Why can't I get my special characters to display properly?
Posted by Dominic Cronin at Sep 23, 2013 10:15 PM | Permalink
Today there was a question (http://tridion.stackexchange.com/q/2891/129) on the Tridion Stack Exchange that referred to putting superscript characters in a non-RTF field in Tridion. I started to answer it there, but soon realised that my answer was for a rather broader question - "How can I figure it out if funky characters don't display properly?"
Assuming you are using UTF-8, then the best way to verify the data at each stage is as follows:
- Install a good byte editor. I personally use a freeware tool: http://mh-nexus.de/en/
- Understand how UTF-8 works and be prepared to decode characters with a pencil and a sheet of paper. Make reference to http://www.ietf.org/rfc/rfc3629.txt and particularly the table on page 3. This way you can translate UTF-8 to Unicode.
- Use the code charts at www.unicode.org/charts to verify the character in Unicode.
Tridion itself treats everything as Unicode, and will be able to cope with pretty much any character, including those in the Klingon language (Unicode range U+F8D0..U+F8FF), but good luck if you don't have a Klingon font installed.
So taking the trademark symbol as an example, and using the information available at https://en.wikipedia.org/wiki/Trademark_symbol...
Open notepad and type Alt + (numeric keypad) 0153. Save the file as UTF-8 and open it up with your byte editor. N.B. Don't ever copy/paste interesting characters, because the Windows clipboard will try to help - which is not what you want when debugging.
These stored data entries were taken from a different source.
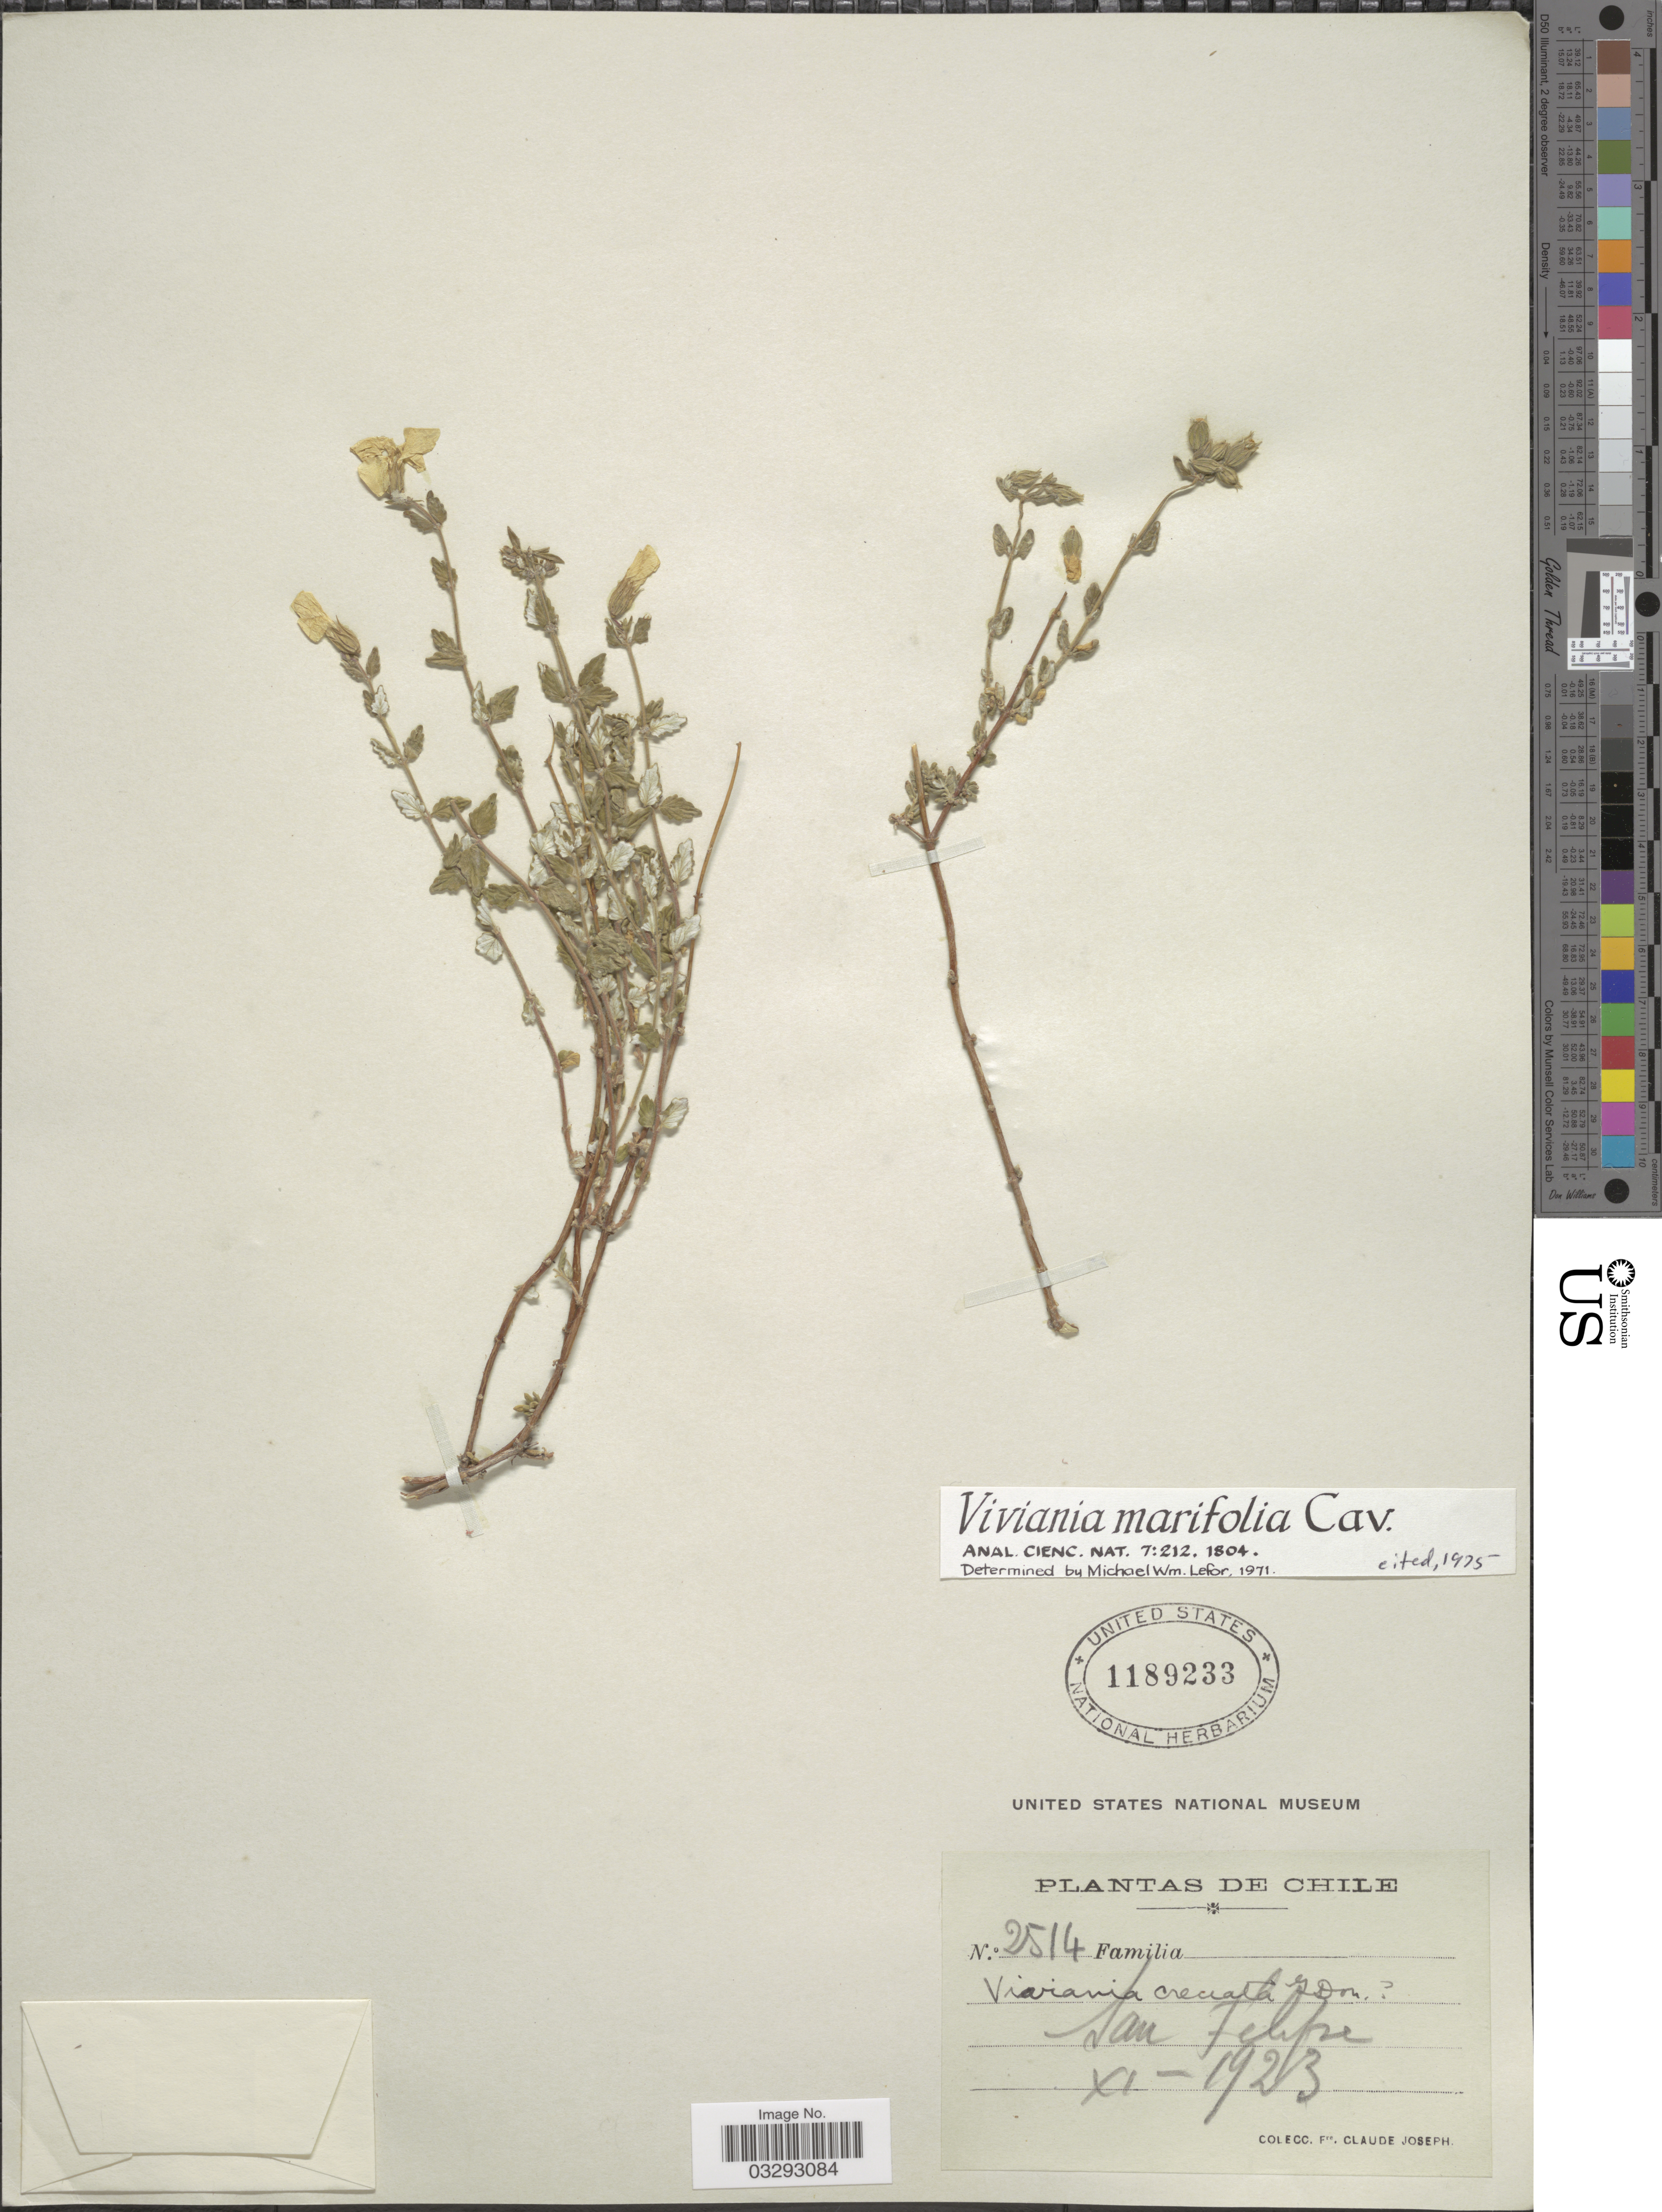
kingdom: Plantae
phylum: Tracheophyta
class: Magnoliopsida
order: Geraniales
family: Vivianiaceae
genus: Viviania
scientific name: Viviania marifolia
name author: Cav.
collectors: Bro. Claude-Joseph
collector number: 2514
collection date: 1923-11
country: Chile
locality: San Felipe.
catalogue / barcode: US 1189233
You should see the following three bytes (possibly preceded by some BOM data - if in doubt, surround your TM with known characters)
E2 84 A2
Open up Windows "calc" in programmers' mode and set the word length to DWord. Flipping between Hex and Binary, your three bytes end up looking like this:
11100010 10000100 10100010
Referring back to http://www.ietf.org/rfc/rfc3629.txt you can translate this to the byte sequence:
which, of course you immediately feed back into calc to translate it to the hex value 0x2122
You can then look in the relevant Unicode chart... searching at http://www.unicode.org/charts/#symbols for 2122, we end up at http://www.unicode.org/charts/PDF/U2100.pdf and discover that this byte sequence represents "2122 ™ TRADE MARK SIGN".
If, by this point, you can't see a trade mark sign, it's probably because you haven't correctly told the browser what encoding you've used for the bytes you've sent, or because the font you are using doesn't know how to display that character.
You can also use this process in the opposite direction, going from a code point to a byte sequence.
Understanding how this all works is essential to your peace of mind when dealing with encoding and character display issues.